TASK DESCRIPTION: Where the data below has the string "rule", return the whole line.

[Stored items]
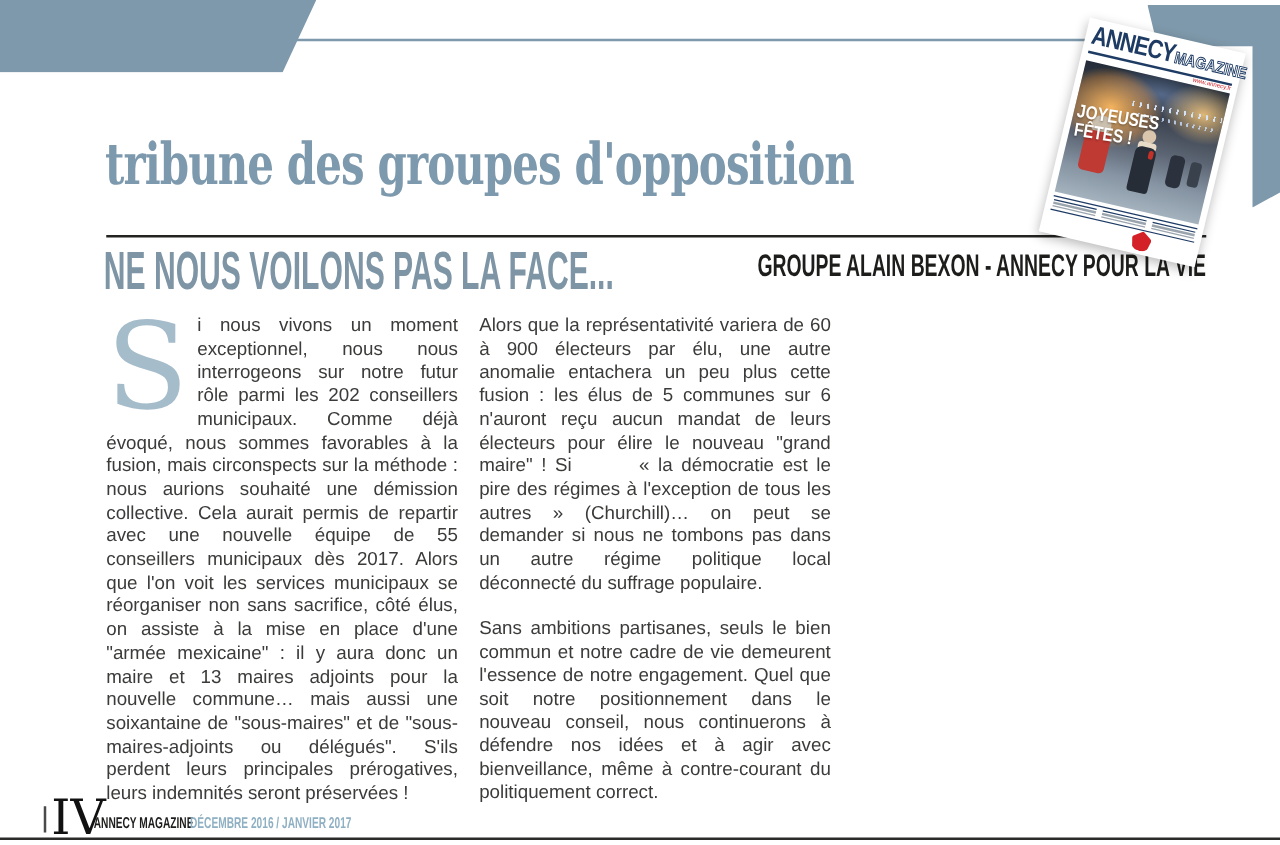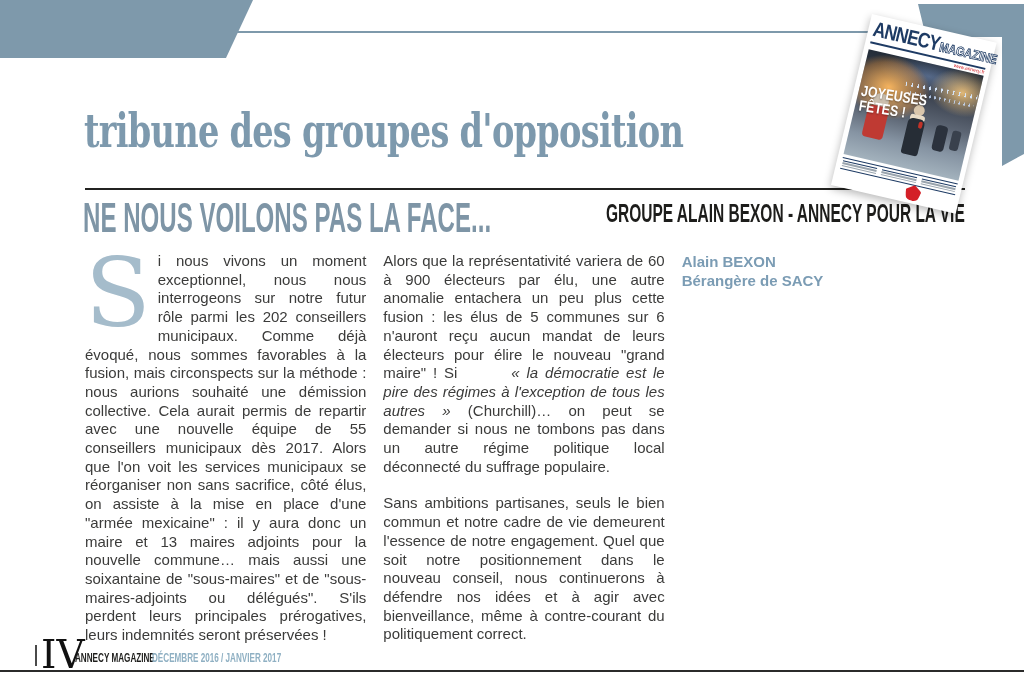--- a/index.html
+++ b/index.html
@@ -73,21 +73,21 @@
   .group-label{position:absolute;right:59px;top:199px;color:#1d1d1b;font-weight:bold;font-size:25px;
        transform:scaleX(.62);transform-origin:100% 0;white-space:nowrap;z-index:2;}
 
   
   .columns{position:absolute;left:85px;top:252px;width:878px;height:402px;
        column-count:3;column-gap:17px;column-fill:auto;overflow:hidden;
        font-size:15px;line-height:18.7px;text-align:justify;color:#3b3b3a;}
   .columns p{margin:0 0 18px 0;}
   .dropcap{float:left;font-family:"DejaVu Serif",serif;font-weight:normal;color:#a5bccb;
        font-size:96px;line-height:74px;margin:4px 7px 0 0;}
-  .quote-italic{font-style:italic;margin-left:47px;}
+  .quote-italic{margin-left:47px;}
   .signatures{margin-top:0;font-weight:bold;color:#7b9cb4;line-height:19px;}
 
   
   .footer-vline{position:absolute;left:35px;top:645px;width:2px;height:21px;background:#4a4a4a;}
   .footer-pagenum{position:absolute;left:41px;top:640px;font-family:"DejaVu Serif",serif;
        font-size:39px;color:#111111;line-height:30px;}
   .footer-magname{position:absolute;left:75px;top:651px;color:#1d1d1b;font-weight:bold;font-size:12.5px;
        transform:scaleX(.65);transform-origin:0 0;white-space:nowrap;}
   .footer-date{position:absolute;left:152px;top:651px;color:#8fb0c3;font-weight:bold;font-size:12.5px;
        transform:scaleX(.65);transform-origin:0 0;white-space:nowrap;}
@@ -149,24 +149,20 @@
 
   <div class="section-title">tribune des groupes d'opposition</div>
   <div class="title-rule"></div>
   <div class="article-title">NE NOUS VOILONS PAS LA FACE...</div>
   <div class="group-label">GROUPE ALAIN BEXON - ANNECY POUR LA VIE</div>
 
   <div class="columns">
     <p><span class="dropcap">S</span><span>i nous vivons un moment exceptionnel, nous nous interrogeons sur notre futur rôle parmi les 202 conseillers municipaux. Comme déjà évoqué, nous sommes favorables à la fusion, mais circonspects sur la méthode : nous aurions souhaité une démission collective. Cela aurait permis de repartir avec une nouvelle équipe de 55 conseillers municipaux dès 2017. Alors que l'on voit les services municipaux se réorganiser non sans sacrifice, côté élus, on assiste à la mise en place d'une "armée mexicaine" : il y aura donc un maire et 13 maires adjoints pour la nouvelle commune… mais aussi une soixantaine de "sous-maires" et de "sous-maires-adjoints ou délégués". S'ils perdent leurs principales prérogatives, leurs indemnités seront préservées !</span></p>
     <p><span>Alors que la représentativité variera de 60 à 900 électeurs par élu, une autre anomalie entachera un peu plus cette fusion : les élus de 5 communes sur 6 n'auront reçu aucun mandat de leurs électeurs pour élire le nouveau "grand maire" ! Si </span><span class="quote-italic">« la démocratie est le pire des régimes à l'exception de tous les autres »</span><span> (Churchill)… on peut se demander si nous ne tombons pas dans un autre régime politique local déconnecté du suffrage populaire.</span></p>
     <p style="margin-bottom:12px;"><span>Sans ambitions partisanes, seuls le bien commun et notre cadre de vie demeurent l'essence de notre engagement. Quel que soit notre positionnement dans le nouveau conseil, nous continuerons à défendre nos idées et à agir avec bienveillance, même à contre-courant du politiquement correct.</span></p>
-    <div class="signatures">
-      <div>Alain BEXON</div>
-      <div>Bérangère de SACY</div>
-    </div>
   </div>
 
   <div class="footer-vline"></div>
   <div class="footer-pagenum">IV</div>
   <div class="footer-magname">ANNECY MAGAZINE</div>
   <div class="footer-date">DÉCEMBRE 2016 / JANVIER 2017</div>
   <div class="bottom-rule"></div>
 
 </div>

ANSWER TO THE EXERCISE:
   <div class="title-rule"></div>
   <div class="bottom-rule"></div>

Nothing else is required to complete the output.